Gilmore asked if the recent overhaul of the state employee pay plan might alleviate some of DCFS’ staffing issues; Wright said she hoped so. The plan increased social service workers’ average starting salaries from $44,172 to $52,442 and their average salaries from $73,318 to $80,930.

The state has also seen a shortage of foster homes in recent years. In 2023, Arkansas had fewer than 1,600 foster homes but more than 4,000 foster children. As of March 31, the state has 1,349 foster homes for its 3,384 foster children, according to Wednesday’s report.

DCFS aims to have its caseworkers conduct monthly visits with at least 95% of foster children, and the division fell short of this goal by 10 points between Jan. 1 and March 31, the report states.

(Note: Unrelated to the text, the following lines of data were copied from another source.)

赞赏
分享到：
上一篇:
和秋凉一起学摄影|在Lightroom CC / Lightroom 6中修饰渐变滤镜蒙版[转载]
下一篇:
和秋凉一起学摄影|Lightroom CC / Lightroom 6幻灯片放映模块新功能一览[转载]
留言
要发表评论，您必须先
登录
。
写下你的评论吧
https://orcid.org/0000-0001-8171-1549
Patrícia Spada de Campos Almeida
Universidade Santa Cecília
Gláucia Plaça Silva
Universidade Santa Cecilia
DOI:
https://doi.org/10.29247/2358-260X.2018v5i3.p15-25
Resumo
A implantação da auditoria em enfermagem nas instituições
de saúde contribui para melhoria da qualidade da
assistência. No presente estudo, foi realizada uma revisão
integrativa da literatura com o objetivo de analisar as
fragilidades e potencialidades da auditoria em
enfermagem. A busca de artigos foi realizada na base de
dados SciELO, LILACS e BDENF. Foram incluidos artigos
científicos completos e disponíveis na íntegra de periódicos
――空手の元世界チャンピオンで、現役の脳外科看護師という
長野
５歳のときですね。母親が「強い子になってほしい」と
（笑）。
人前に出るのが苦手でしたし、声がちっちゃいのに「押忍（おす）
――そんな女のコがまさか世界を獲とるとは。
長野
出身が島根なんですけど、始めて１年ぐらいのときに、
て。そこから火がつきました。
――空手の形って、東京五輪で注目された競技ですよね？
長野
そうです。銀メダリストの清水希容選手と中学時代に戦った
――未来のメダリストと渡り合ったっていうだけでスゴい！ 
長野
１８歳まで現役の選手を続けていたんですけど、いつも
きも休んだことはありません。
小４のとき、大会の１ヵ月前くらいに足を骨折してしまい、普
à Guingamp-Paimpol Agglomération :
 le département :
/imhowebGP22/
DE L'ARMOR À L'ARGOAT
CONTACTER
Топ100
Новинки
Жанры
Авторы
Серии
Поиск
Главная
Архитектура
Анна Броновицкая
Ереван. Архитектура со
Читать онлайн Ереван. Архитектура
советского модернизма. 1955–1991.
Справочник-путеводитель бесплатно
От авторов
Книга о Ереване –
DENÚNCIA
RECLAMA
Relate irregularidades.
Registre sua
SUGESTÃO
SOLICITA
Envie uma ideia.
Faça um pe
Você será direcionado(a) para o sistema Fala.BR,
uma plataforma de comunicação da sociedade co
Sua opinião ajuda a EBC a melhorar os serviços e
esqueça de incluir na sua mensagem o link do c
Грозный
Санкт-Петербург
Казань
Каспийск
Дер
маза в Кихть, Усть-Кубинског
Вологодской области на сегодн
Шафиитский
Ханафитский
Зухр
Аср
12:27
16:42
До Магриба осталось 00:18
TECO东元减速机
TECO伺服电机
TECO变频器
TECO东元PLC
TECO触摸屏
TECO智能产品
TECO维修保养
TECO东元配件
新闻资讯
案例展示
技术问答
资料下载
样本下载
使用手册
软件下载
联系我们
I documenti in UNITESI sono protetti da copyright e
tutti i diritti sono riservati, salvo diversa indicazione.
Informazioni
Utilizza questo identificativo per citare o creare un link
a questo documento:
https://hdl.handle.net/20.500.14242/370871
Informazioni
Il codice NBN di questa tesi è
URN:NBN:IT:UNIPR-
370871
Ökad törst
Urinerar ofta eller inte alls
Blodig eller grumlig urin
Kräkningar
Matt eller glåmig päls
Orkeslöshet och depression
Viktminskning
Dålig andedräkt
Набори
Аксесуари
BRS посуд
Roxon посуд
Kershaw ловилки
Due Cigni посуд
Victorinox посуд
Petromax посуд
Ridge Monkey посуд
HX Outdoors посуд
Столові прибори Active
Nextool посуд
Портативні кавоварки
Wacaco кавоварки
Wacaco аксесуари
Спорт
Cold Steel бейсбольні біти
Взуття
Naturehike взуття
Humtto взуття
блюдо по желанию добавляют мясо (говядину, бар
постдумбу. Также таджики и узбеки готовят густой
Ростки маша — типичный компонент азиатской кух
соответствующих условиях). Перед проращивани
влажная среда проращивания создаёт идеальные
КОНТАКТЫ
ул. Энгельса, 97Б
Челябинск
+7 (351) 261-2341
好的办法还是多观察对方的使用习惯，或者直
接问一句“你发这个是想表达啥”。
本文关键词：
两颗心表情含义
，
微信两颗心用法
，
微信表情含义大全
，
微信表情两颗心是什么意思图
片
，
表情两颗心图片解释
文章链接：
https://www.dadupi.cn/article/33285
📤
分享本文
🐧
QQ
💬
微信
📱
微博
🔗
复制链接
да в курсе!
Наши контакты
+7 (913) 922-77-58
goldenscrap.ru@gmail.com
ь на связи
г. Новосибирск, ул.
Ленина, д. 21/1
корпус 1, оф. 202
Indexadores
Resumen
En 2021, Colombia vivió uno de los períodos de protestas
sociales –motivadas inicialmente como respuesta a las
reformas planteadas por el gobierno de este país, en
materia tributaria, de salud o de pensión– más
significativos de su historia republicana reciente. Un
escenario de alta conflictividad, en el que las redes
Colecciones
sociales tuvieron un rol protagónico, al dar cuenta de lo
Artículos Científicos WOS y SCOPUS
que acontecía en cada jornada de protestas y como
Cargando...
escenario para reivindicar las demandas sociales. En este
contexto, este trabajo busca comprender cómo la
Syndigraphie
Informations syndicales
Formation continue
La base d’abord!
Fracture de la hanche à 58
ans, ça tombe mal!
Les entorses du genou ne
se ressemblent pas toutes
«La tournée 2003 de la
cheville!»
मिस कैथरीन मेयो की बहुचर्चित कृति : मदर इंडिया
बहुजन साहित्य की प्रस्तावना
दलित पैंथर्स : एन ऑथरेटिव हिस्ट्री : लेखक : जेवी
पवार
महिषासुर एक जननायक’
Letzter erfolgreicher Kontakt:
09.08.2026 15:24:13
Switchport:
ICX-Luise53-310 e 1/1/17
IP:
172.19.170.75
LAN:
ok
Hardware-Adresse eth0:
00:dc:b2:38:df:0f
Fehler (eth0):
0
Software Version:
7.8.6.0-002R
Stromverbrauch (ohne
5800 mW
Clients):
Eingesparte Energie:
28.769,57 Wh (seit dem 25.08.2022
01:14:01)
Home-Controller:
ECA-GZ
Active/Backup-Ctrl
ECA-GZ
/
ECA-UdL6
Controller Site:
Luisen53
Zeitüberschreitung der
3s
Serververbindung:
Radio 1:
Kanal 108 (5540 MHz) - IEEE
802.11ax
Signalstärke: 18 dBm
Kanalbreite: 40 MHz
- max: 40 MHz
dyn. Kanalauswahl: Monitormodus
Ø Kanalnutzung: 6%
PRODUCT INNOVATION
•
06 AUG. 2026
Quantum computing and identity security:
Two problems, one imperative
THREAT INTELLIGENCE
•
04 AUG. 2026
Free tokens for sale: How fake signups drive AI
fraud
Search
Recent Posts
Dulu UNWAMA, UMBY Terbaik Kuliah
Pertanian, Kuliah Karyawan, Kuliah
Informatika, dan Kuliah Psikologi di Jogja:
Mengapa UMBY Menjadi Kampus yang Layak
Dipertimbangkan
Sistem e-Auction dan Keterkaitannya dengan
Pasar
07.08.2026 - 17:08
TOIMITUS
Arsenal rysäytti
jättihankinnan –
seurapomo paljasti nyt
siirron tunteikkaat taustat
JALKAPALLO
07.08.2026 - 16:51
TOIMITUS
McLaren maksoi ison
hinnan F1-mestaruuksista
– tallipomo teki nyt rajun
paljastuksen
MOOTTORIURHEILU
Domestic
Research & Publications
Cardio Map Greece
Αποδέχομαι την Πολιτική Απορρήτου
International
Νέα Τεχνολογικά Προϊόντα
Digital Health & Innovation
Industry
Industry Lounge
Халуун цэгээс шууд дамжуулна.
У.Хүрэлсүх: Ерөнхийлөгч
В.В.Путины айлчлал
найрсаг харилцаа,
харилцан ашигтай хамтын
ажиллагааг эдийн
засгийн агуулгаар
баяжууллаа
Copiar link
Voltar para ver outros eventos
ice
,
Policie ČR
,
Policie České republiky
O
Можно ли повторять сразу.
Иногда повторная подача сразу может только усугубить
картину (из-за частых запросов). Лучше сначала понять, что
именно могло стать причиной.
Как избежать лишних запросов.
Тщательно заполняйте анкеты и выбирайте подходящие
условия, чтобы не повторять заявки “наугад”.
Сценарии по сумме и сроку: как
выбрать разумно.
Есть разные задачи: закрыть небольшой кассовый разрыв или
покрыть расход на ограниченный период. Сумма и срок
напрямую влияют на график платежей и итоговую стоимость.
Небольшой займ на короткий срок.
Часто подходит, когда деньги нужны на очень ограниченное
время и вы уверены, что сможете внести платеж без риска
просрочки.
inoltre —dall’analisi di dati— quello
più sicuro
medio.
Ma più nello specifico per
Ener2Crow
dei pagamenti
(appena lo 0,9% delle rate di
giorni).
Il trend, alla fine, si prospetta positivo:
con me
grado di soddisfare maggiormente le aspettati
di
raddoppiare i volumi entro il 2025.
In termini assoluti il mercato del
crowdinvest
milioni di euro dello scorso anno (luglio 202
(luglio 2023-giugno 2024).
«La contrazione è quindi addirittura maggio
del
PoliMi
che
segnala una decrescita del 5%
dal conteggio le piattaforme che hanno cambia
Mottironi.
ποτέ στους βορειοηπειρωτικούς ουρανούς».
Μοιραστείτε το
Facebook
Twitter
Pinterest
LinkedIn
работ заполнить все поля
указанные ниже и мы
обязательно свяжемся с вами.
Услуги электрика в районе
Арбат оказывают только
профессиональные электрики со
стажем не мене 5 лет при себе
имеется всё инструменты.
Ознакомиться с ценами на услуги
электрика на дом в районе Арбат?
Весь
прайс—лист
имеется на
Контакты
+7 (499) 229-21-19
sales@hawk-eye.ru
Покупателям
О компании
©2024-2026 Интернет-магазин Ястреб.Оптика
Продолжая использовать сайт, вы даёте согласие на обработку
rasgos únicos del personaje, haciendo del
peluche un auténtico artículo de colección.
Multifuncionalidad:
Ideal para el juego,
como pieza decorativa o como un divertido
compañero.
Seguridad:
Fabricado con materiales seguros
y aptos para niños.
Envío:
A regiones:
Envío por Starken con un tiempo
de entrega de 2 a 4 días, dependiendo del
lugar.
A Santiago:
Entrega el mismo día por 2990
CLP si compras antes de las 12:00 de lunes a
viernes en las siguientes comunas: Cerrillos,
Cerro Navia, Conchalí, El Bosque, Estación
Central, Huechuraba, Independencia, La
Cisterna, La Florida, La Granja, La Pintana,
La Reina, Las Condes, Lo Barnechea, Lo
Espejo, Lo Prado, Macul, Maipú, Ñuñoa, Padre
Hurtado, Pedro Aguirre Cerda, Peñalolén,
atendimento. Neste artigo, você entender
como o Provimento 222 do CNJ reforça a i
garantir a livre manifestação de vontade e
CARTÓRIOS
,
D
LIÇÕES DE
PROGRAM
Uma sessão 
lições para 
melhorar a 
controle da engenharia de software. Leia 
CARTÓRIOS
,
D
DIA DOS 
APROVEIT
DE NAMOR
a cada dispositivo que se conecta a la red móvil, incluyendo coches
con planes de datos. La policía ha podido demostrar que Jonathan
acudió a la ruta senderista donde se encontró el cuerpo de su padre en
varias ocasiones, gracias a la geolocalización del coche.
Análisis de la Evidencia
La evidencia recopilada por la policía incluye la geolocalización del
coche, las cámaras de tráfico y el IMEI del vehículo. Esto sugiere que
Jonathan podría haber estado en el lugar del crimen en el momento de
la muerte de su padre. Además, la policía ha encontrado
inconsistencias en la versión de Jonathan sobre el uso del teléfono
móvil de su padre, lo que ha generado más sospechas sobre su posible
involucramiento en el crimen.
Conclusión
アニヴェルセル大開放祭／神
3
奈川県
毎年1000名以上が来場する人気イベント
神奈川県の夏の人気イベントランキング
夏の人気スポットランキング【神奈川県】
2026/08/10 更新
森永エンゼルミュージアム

The 85% visiting rate is one of the highest rates the division has achieved in one quarter, Wright said. In the same quarter of 2023, the caseworker visiting rate was 80%.

Between Jan. 1 and March 31, 93% of children in foster care received monthly visits from any DCFS staff member. This was an increase from 90% in 2023, but the rate slipped to 88% between April 1 and June 30 of last year before climbing back up.

Additionally, 160 more children were receiving in-home protective services than were in foster care at the end of March. An in-home protective services case “is opened when a true maltreatment report or court order necessitates DCFS’ involvement with a family but there is not an immediate threat to any child’s safety in the home,” the report states.

DCFS was assigned 6,677, or 82%, of the 8,154 reports of child maltreatment the Arkansas Child Abuse Hotline received between Jan. 1 and March 31. The remaining 1,477 went to the Crimes Against Children Division of the Arkansas State Police, according to the report.